-- EXTRACTED ENTRIES follows --

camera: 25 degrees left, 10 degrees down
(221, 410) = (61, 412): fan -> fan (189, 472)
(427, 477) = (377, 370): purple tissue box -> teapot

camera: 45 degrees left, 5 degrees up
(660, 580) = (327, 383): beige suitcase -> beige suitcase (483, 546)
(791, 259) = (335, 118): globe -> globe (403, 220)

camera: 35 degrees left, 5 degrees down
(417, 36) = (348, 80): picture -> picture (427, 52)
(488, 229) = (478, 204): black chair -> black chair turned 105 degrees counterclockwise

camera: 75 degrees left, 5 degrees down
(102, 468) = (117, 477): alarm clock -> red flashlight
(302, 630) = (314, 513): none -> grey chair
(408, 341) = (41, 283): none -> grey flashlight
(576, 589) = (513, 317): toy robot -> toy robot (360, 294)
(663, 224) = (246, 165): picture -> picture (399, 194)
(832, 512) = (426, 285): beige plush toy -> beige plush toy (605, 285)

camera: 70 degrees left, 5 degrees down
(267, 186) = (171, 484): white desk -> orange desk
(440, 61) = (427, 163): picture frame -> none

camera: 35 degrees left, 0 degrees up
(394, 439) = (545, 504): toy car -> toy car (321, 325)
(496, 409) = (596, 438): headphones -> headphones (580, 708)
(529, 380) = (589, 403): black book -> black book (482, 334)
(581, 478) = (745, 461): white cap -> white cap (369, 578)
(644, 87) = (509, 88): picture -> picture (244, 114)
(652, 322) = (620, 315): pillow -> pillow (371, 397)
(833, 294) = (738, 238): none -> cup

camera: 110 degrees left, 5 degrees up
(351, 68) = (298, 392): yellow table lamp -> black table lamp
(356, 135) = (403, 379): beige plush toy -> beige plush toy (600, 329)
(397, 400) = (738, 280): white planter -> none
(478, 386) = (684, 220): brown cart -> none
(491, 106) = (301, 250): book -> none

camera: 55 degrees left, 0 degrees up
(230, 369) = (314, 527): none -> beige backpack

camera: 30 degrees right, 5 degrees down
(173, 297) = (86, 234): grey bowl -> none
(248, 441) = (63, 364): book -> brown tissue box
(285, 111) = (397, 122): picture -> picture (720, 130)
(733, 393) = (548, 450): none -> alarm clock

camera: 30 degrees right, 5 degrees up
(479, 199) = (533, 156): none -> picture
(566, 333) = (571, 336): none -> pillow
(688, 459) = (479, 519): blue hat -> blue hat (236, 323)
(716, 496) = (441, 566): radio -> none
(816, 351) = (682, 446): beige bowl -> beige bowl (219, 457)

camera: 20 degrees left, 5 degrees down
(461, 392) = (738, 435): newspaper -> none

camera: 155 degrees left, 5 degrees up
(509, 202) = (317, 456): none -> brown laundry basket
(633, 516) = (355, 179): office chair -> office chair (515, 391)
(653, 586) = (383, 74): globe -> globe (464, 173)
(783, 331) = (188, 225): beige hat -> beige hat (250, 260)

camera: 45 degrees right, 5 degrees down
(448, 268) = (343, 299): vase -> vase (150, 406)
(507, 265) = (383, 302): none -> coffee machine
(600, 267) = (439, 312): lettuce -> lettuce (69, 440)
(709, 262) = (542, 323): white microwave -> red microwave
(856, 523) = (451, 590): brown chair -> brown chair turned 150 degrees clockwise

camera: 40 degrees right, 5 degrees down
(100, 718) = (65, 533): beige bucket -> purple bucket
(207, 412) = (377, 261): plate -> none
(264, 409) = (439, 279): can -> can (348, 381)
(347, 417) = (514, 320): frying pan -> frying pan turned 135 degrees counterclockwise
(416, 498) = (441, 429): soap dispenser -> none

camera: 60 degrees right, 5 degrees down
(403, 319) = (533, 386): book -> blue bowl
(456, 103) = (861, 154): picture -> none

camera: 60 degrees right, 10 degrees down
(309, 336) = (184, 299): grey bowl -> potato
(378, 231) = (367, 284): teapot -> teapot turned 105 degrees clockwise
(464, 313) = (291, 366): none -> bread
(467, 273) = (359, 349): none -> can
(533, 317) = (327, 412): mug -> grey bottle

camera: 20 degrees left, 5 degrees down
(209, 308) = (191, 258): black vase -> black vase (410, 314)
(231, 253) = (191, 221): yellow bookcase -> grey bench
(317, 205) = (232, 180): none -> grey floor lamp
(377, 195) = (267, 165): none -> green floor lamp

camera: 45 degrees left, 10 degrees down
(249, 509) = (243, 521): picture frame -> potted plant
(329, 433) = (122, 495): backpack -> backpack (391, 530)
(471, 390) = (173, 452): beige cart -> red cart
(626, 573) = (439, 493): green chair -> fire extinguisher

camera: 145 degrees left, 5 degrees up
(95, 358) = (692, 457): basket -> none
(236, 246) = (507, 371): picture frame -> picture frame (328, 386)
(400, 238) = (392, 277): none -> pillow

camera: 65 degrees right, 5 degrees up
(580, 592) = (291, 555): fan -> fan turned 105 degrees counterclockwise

-- EXTRACTED ENTRIES concluded --

WHAT IS NEEDED => Search the data for "chair". Copy every matching line.

PROBLEM SOLUTION =>
(488, 229) = (478, 204): black chair -> black chair turned 105 degrees counterclockwise
(302, 630) = (314, 513): none -> grey chair
(633, 516) = (355, 179): office chair -> office chair (515, 391)
(856, 523) = (451, 590): brown chair -> brown chair turned 150 degrees clockwise
(626, 573) = (439, 493): green chair -> fire extinguisher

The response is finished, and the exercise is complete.